The discussion included media coverage of such stories, since both Fox and CNN did coverage of La Maison trying to get the kids out of the country and Wolfer actually filmed some of the live broadcasts taking place. Another topic was how the orphanage was impacted by the huge (negative) publicity given to another group, who was trying to take undocumented children from the country; Greg provided some insights into that publicity as well as background on the situation with huge numbers of orphans, mostly undocumented, and the sometimes conflicting questions of getting them out of a potentially stilting institutionalized life and into adoptive homes, but of removing them from their native culture in the process.

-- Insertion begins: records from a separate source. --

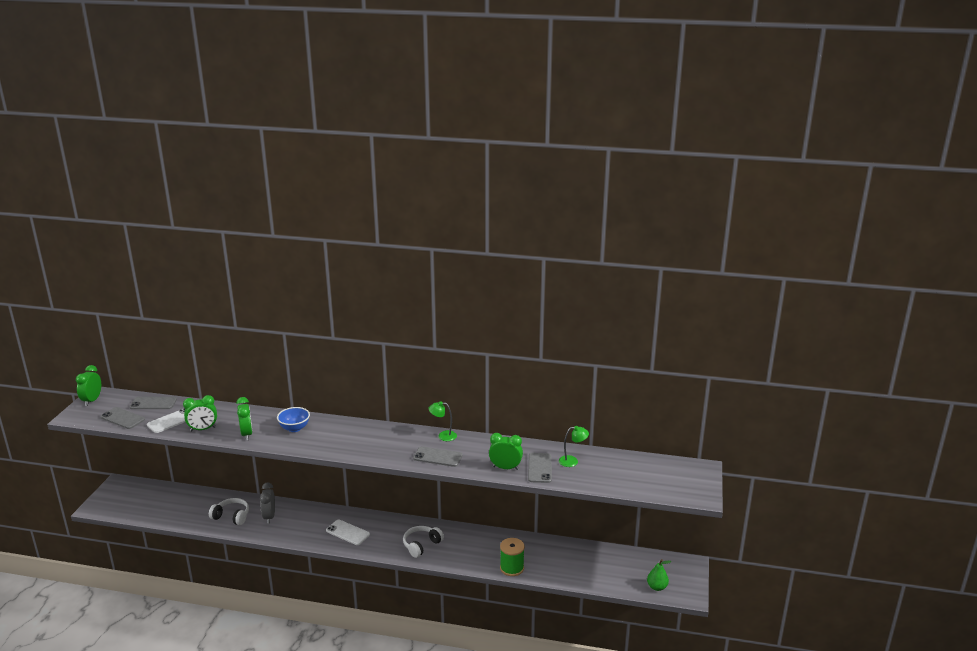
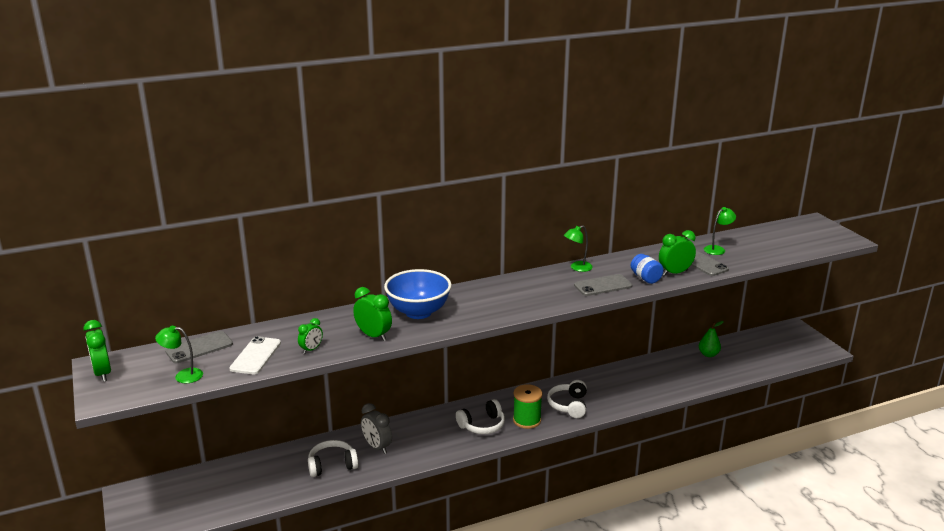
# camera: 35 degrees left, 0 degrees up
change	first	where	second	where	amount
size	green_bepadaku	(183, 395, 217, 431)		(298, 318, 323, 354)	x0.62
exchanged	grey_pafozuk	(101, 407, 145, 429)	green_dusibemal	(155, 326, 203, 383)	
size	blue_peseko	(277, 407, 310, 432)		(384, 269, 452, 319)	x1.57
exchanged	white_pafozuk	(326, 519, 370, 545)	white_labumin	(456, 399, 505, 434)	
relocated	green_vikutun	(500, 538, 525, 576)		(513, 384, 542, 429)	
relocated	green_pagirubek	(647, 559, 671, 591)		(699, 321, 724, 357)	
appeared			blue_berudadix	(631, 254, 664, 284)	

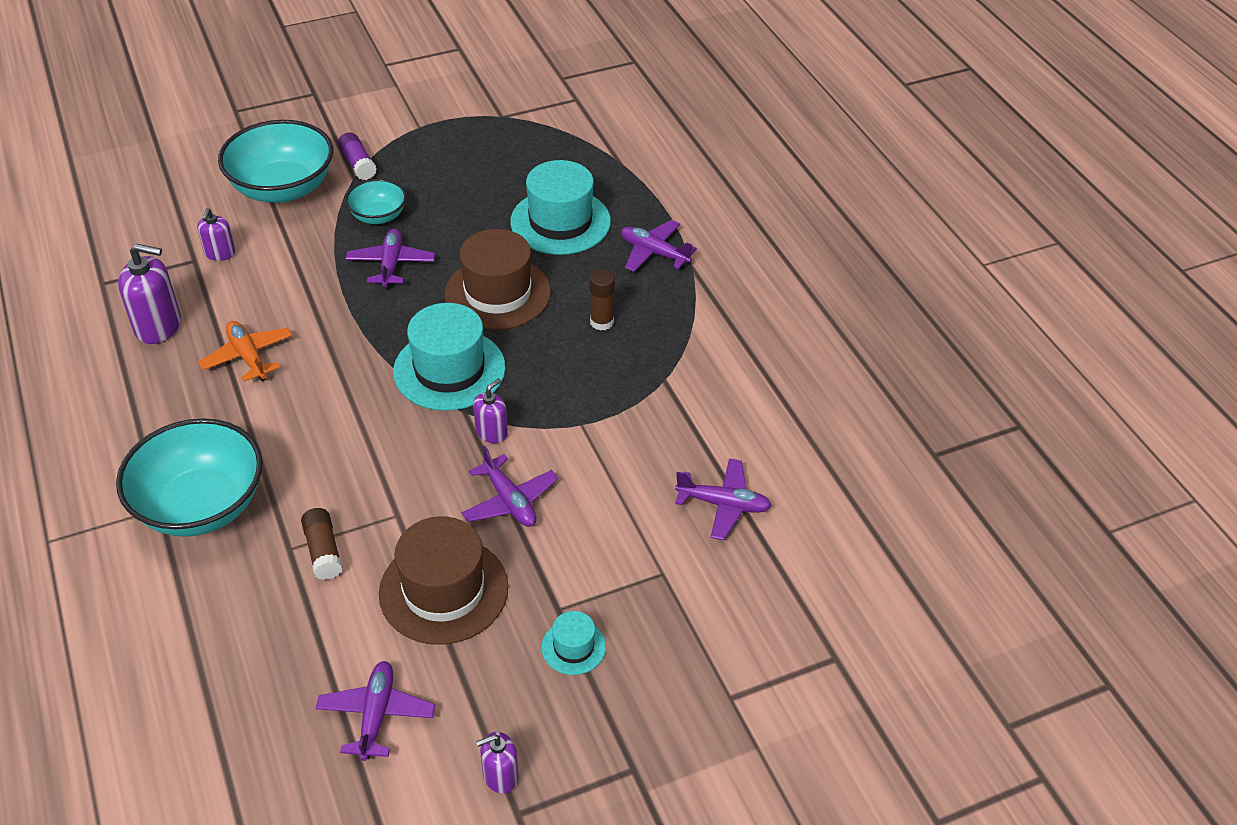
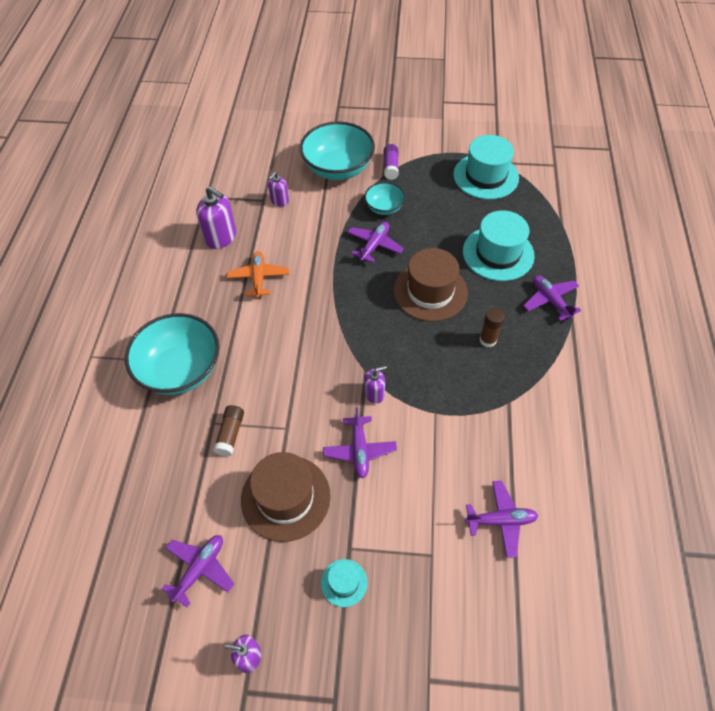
# camera: 30 degrees right, 10 degrees up
change	first	where	second	where	amount
relocated	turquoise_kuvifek	(393, 303, 506, 411)		(453, 135, 519, 199)	
spun	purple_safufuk	(675, 458, 772, 540)		(465, 481, 538, 558)	45 degrees counterclockwise

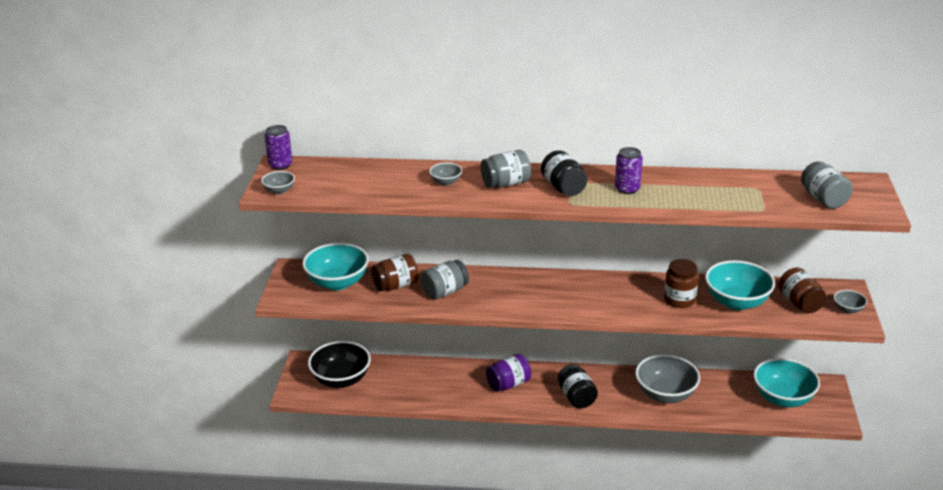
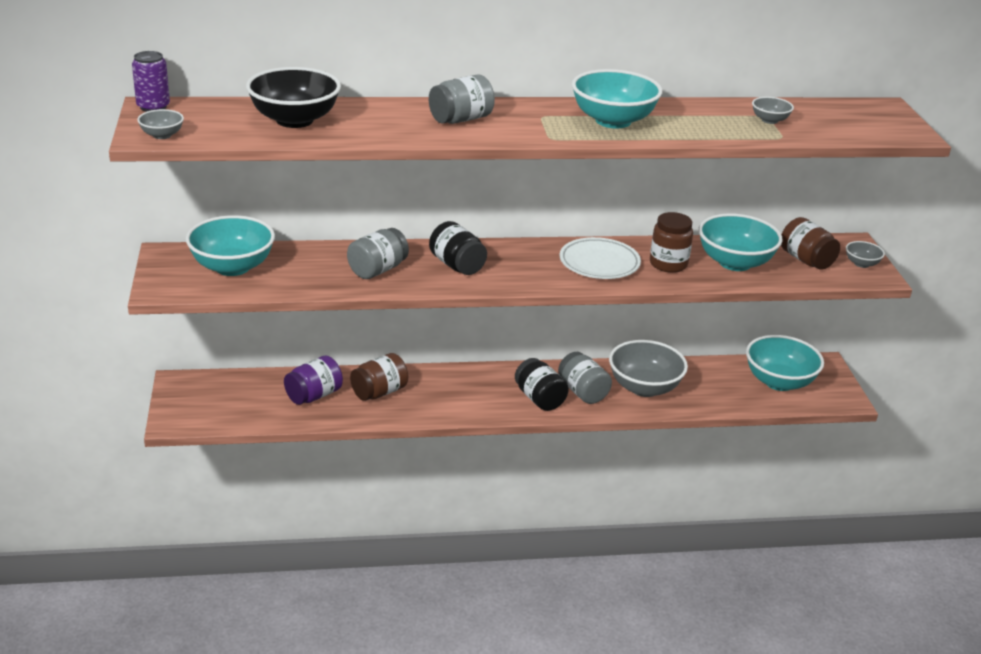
# camera: 15 degrees left, 0 degrees up
change	first	where	second	where	amount
exchanged	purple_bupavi	(615, 147, 643, 194)	turquoise_peseko	(572, 69, 662, 129)	
relocated	black_berudadix	(541, 150, 587, 196)		(429, 221, 487, 275)	
relocated	grey_berudadix	(801, 161, 853, 209)		(558, 352, 612, 404)	
relocated	grey_peseko	(429, 163, 462, 186)		(752, 97, 794, 124)	
relocated	brown_berudadix	(371, 254, 419, 291)		(350, 353, 408, 401)	
relocated	black_peseko	(308, 341, 371, 388)		(246, 67, 341, 128)	
relocated	purple_berudadix	(486, 354, 531, 392)		(284, 356, 343, 405)	
appeared			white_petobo	(560, 237, 641, 279)	

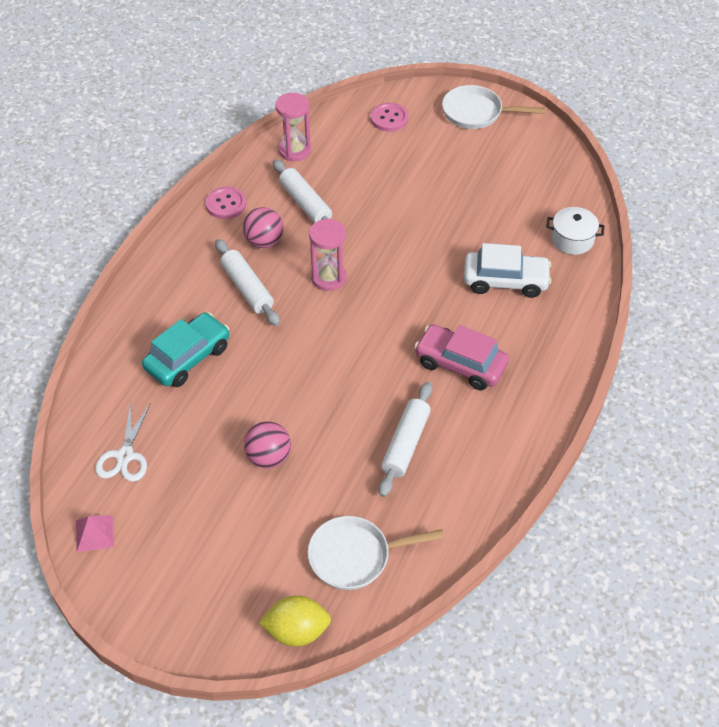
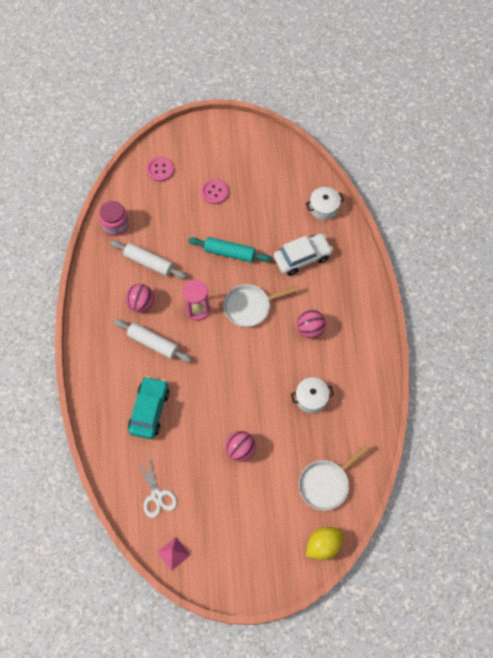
# camera: 30 degrees left, 15 degrees up
change	first	where	second	where	amount
relocated	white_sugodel	(442, 85, 545, 129)		(223, 284, 300, 327)	
exchanged	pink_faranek	(275, 93, 311, 161)	pink_berudadix	(99, 201, 129, 236)	
relocated	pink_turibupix	(205, 187, 247, 219)		(201, 179, 229, 204)	
exchanged	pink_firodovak	(414, 324, 509, 390)	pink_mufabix	(297, 310, 326, 338)	
exchanged	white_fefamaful	(379, 382, 432, 497)	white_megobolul	(291, 378, 334, 413)	
appeared			turquoise_fefamaful	(188, 237, 271, 262)	

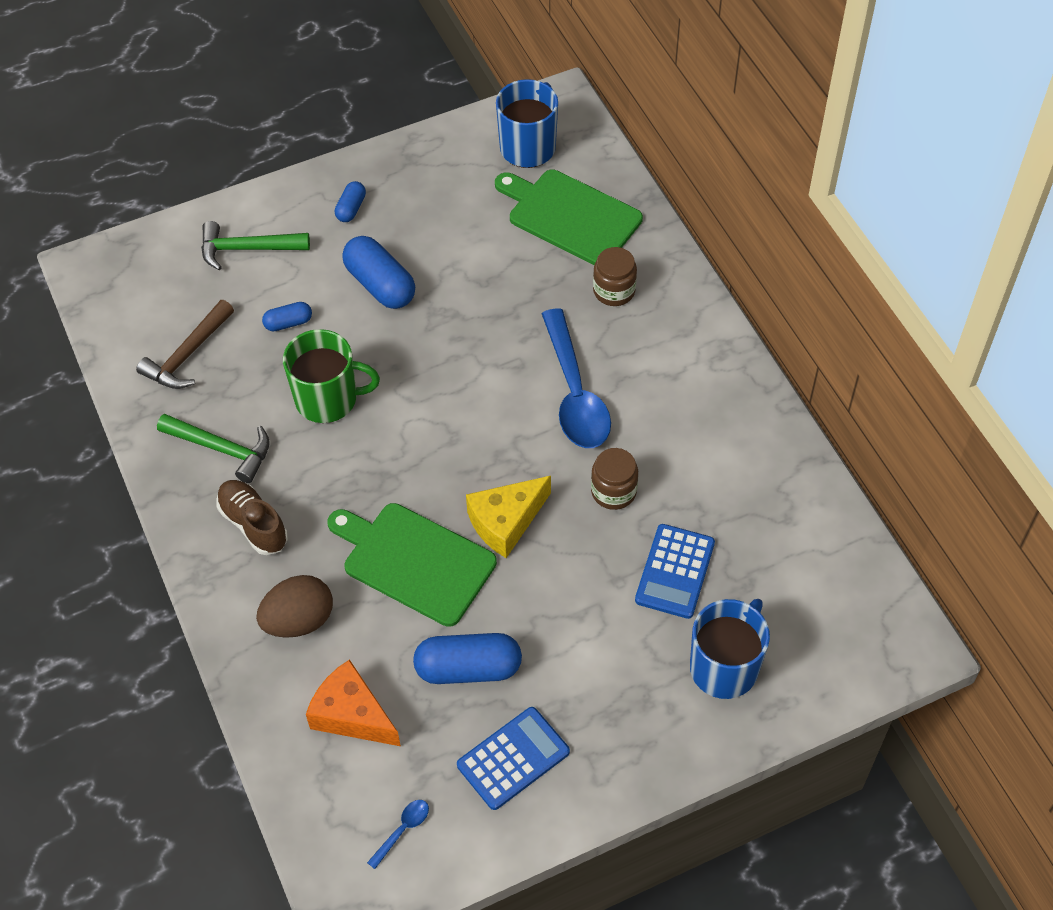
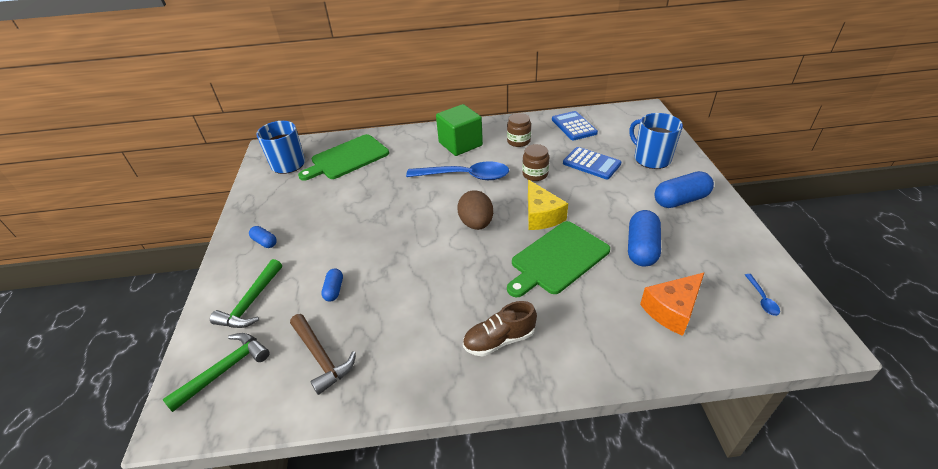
# camera: 70 degrees left, 15 degrees down
change	first	where	second	where	amount
relocated	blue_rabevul	(342, 236, 415, 309)		(654, 171, 714, 208)	
relocated	brown_berudadix	(593, 247, 637, 306)		(507, 113, 531, 147)	
missing	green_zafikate	(283, 329, 380, 423)			
relocated	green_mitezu	(157, 414, 270, 483)		(163, 333, 270, 412)	
relocated	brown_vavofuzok	(256, 575, 333, 638)		(457, 190, 493, 230)	
relocated	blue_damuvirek	(457, 707, 570, 810)		(552, 111, 598, 141)	
spun	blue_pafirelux	(367, 800, 429, 869)		(745, 274, 780, 316)	150 degrees counterclockwise
appeared			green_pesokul	(436, 104, 483, 156)	

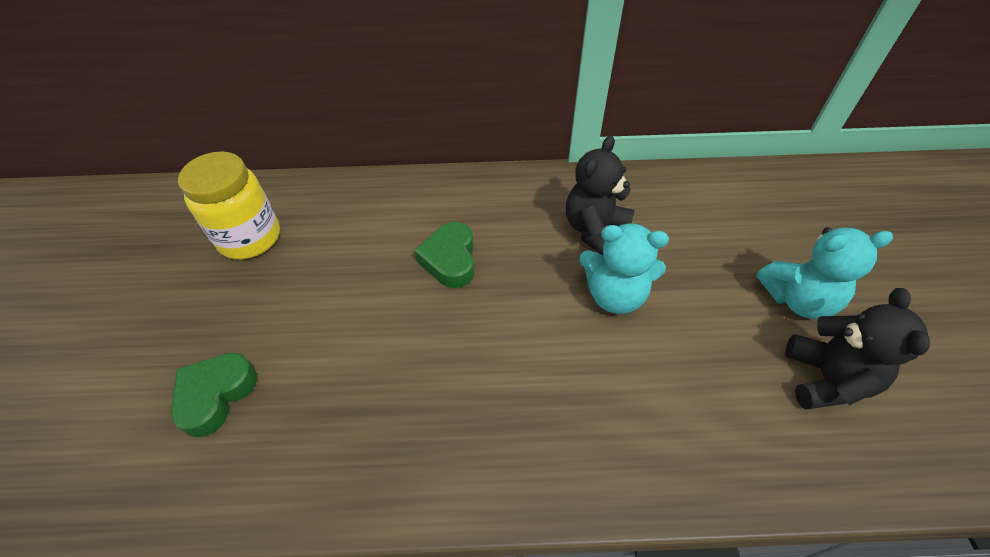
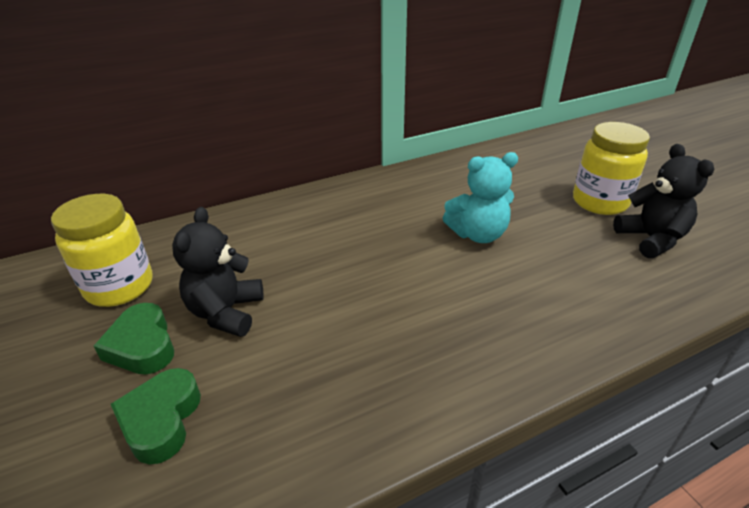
# camera: 25 degrees left, 15 degrees down
change	first	where	second	where	amount
relocated	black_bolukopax	(566, 135, 634, 255)		(172, 207, 264, 337)	
relocated	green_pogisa	(414, 222, 475, 288)		(94, 303, 174, 374)	
exchanged	turquoise_bolukopax	(756, 227, 893, 319)	yellow_berudadix	(573, 122, 650, 215)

Others asked what was next for Wolfer, who hopes to enter "Taking Haiti Home" in film festivals and also says "I'd like to catch up with Saintana." He also has letters she wrote to her parents in Haiti and would like to be able to go back and deliver them. Wolfer, who's headed to Andrews University in Michigan, finds he has a taste for this kind of filming, appreciating "the fact that I get to travel, the people I get to meet, the different cultures I get to experience." The Haiti adventure, he says, "wasn't as crazy as it might seem to a lot of people," but he adds that it "was definitely the most extreme thing I'd ever done."

During the Q&A, one student made a personal connection for the film and the audience when she asked, "How can we as college students, who can't go to Haiti or give a lot of money, do to help?" The Constantinos mentioned summer mission trips and the orphanage's upcoming building project, but Tawnya added, "It doesn't always have to be money. If this changes you, makes you care more… maybe it will affect how you use your resources later, or how you influence other people." While there's no single answer, she says, there are just "a lot of people trying to do the little they can," and impacting a few lives can add up to a big difference.